Corinne Mynatts Fundus und ihr Buch sind eine kompakte Untermauerung der These, dass uns erst das Kochen zum Menschen macht. Und zum menschlichen Wesen gehört in vielen Fällen der Hang zum Schwachwerden bei Gegenständen, die damit werben, das Leben noch einfacher zu machen, Helferleins, die mit der Hoffnung auf Entlastung hausieren gehen. Kitschzeug und Gadgets sagt Corinne Mynatt dazu – und Gadgets haben in Tools for Food keinen Platz. „Das Leben sollte einfach sein. Gadgets sind überflüssig.“ Manchmal bezieht sie sich auf ein Gerät, das ihre Mutter in den 1990er-Jahren hatte (und das noch immer vertrieben wird): den „Grapefruiter“. „Mit diesem Gerät konnte man Keile aus einer Grapefruit schneiden. Der größte Schnickschnack, den man sich vorstellen kann, lauter Plastik und denkbar lebensmittelspezifisch. Was wäre so falsch an einem Messer und einem Löffel gewesen? Ironischerweise konnten meine Eltern das Ding irgendwann nicht mehr benutzen, weil man wegen bestimmter Medikamente keine Grapefruits essen darf. Es lebe die Einfachheit!“

Utensilien wie der Grapefruiter oder, weniger „gadgetig“, der Eiskugelformer, der Fetttrenner, das Canelé-Förmchen und die Flotte Lotte stehen für eine Entwicklung, die laut Corinne Mynatt vor 7.000 Jahren begonnen hat und seit fünf Jahrhunderten deutlich steiler verlaufen ist. „Die größten Fortschritte in der Schaffung von Kochgegenständen wurden dann in den vergangenen zwei Jahrhunderten erzielt“, berichtet sie, das habe zu einem beträchtlichen Teil mit der industriellen Revolution zu tun. Mit der Massenproduktion etablierte sich im 19. Jahrhundert eine Batterie de cuisine (der Begriff Batterie ist tatsächlich militärisch konnotiert zu verstehen), also ein Sortiment an Pfannen, Töpfen, Backformen, Kochlöffeln, Messern et cetera, das in Haushalten und Profiküchen als Standard galt. Heute werden in Küchen außerdem Thermomix und Sous-vide-Garer, Microplane-Reibe und Fleischthermometer als Geschütze aufgefahren.
- - -
[MATERIAL ERKUNDEN]:
(1) Vor wie vielen Jahren begann laut Corinne Mynatt im Textauszug die Entwicklung der Kochgegenstände?
(2) Schreibe eine Fortsetzung des Textauszugs über Küchengeräte, die nach seinem letzten Satz anschließt.
Die Daten haben mit dem Textauszug nichts zu tun.

[ANGEZEIGTE DATEN]:
- - -
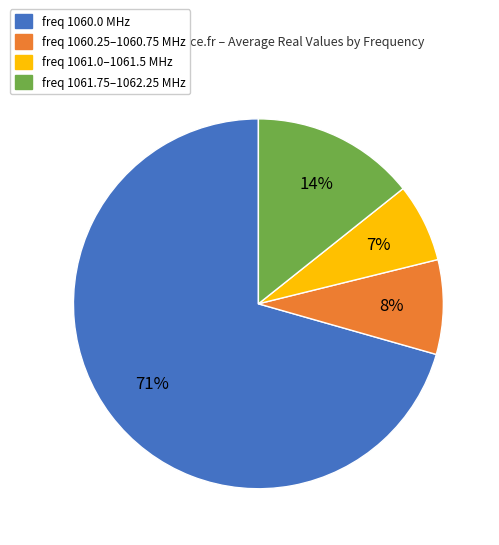

Which category accounts for the majority?

freq 1060.0 MHz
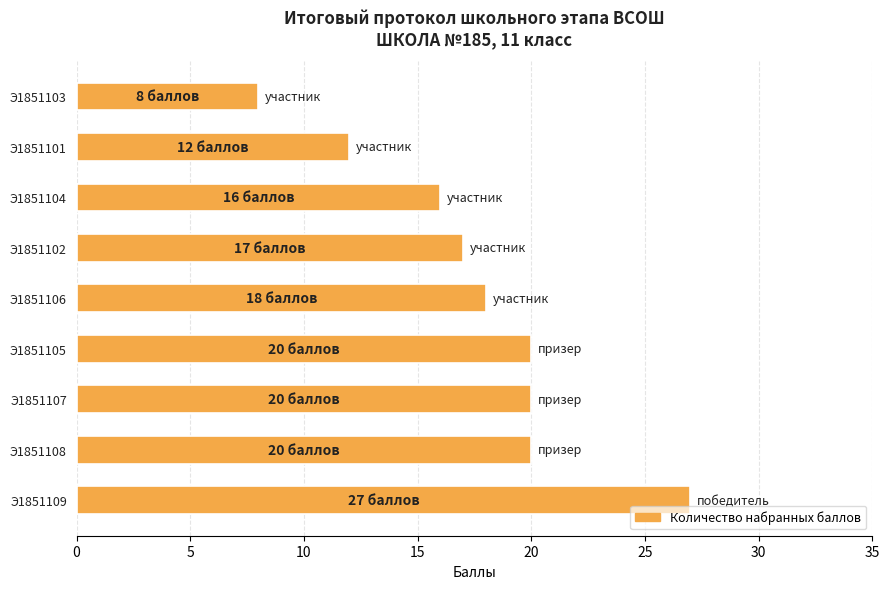

Reading top to bottom, what are all the values shown in this chart?

8	12	16	17	18	20	20	20	27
- - -
[ANTWORTEN PRO AUFGABE]:
(1) Vor 7.000 Jahren.

(2)
An der Wahl des Materials und der Ausprägung des Designs ist, so Mynatt, oft der Zustand von Wirtschaft und Weltpolitik abzulesen. So verzögerte etwa der Amerikanische Bürgerkrieg in den Sechzigerjahren des 19. Jahrhunderts den Entwicklungsschub in Sachen Material und Design, den Großbritannien und das europäische Festland während dieser Zeit bereits verzeichneten. Die Industriedesignbranche der USA explodierte dafür nach dem Zweiten Weltkrieg, weil Fabriken, die davor Waffen produziert hatten, plötzlich über freie Kapazitäten verfügten. Oder: Aus der Zeit der Weltwirtschaftskrise stammen auffallend viele Gegenstände aus Glas, Metall wurde für die Aufrüstung gebraucht.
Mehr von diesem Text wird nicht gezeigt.